───── Document section

Derived class functions which have the same name as the base class functions hide the base class functions rather than overloading them. To allow overloading use the 'using' directive.

0

Nathan,

Thanks for answering

The answer to your second and third questions/remarks is: because it makes sense in the wider context of my program, which I didn't explain here.

And let me restate my question more specifically:
The function overloading mechanism should choose the function with the closest prototype to that of the call. Clearly this didn't happen in my case.
I guess there is another factor which I don't see, please help me to figure out which exactly

Edited by danizobin: n/a

1

do you want to have two separate add methods in you derived class? one that takes an int and one that takes a void pointer?

2

You haven't actually asked a question; you've made a claim. As it happens, that claim is false, and it is false for a good reason.

Consider:

class Foo { /* something */ };

class Bar: public Foo {
public:
    void f(double);
};

// ...

void x()
{
    Bar b;
    b.f(0);       // Which function is called?
}

If C++ were to behave as you claim it does, you would not be able to answer this question, because the answer would depend on whether class Foo defined a member f that accepted an int argument. So whenever you derived a function from a class that someone else had written, you would have to know the name and argument types of every function in that base class, just in case you happened to define a function with the same name yourself.

Even worse: Suppose a newer version of the base class came along and defined a function that did not exist in a previous version? All of a sudden, you would find the meaning of your code changed.

So what C++ actually does is to say that a derived class is a new scope. Except for virtual functions, very name defined in a derived class hides the corresponding name from any base classes. Although this rule sometimes behaves in ways that seem surprising, in most cases it is safer than the alternative.

0

do you want to have two separate add methods in you derived class? one that takes an int and one that takes a void pointer?

Yes

0

Then you should be able to make add virtual in your base class and than have another add with a different signature in your derived class

0

Then you should be able to make add virtual in your base class and than have another add with a different signature in your derived class

Nathan,

Do you mean that making the function virtual in Base, will prevent what people talked about here - the hiding phenomenon?
If so, I tried it - no difference after virtualizing add in Base.

──────────
───── Extracted entries

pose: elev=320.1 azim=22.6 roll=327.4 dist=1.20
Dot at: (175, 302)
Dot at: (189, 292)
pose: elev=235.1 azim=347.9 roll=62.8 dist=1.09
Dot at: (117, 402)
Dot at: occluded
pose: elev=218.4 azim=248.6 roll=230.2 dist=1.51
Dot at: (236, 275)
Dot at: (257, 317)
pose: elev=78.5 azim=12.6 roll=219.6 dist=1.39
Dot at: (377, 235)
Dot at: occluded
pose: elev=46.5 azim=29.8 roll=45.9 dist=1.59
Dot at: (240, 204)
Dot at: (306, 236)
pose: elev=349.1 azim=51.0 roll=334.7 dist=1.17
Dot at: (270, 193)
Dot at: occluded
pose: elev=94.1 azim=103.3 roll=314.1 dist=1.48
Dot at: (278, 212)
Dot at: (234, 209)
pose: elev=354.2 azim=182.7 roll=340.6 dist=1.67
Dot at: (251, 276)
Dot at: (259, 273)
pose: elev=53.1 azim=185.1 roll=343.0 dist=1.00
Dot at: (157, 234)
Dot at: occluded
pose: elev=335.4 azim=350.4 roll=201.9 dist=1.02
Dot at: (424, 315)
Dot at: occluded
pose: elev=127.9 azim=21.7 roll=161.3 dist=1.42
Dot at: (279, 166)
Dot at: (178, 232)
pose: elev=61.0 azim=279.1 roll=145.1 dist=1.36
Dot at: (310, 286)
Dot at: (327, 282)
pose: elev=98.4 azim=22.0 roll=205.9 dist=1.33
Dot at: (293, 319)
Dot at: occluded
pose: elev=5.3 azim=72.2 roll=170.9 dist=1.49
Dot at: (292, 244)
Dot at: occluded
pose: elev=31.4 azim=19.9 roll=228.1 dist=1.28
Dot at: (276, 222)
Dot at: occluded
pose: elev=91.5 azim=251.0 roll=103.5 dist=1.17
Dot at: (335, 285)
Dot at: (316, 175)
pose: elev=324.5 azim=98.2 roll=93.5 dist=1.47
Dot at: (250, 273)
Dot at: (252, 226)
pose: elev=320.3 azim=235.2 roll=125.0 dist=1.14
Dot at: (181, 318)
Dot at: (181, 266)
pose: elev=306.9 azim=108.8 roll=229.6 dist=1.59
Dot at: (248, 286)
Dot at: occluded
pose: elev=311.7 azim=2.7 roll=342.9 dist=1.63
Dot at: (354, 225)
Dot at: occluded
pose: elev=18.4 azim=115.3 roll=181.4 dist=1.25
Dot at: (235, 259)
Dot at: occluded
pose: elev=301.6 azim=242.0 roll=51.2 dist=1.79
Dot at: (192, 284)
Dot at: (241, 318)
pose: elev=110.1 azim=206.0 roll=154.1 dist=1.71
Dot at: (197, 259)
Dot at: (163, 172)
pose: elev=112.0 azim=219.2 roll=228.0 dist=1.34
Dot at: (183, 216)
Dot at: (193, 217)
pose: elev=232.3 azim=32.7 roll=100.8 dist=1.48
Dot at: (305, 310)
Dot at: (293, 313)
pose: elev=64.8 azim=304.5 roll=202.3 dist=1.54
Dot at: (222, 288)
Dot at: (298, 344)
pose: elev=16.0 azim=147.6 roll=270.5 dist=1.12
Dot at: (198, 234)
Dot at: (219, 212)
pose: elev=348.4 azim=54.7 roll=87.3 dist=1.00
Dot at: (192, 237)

──────────

▸ **Task list**:
1 > Please translate this sentence from the C++ forum thread into Spanish: "Derived class functions which have the same name as the base class functions hide the base class functions rather than overloading them."
2 > According to the C++ forum thread, what does C++ say a derived class is?

▸ **Expected outputs**:
1 > Las funciones de una clase derivada que tienen el mismo nombre que las funciones de la clase base ocultan las funciones de la clase base en lugar de sobrecargarlas.

2 > A new scope.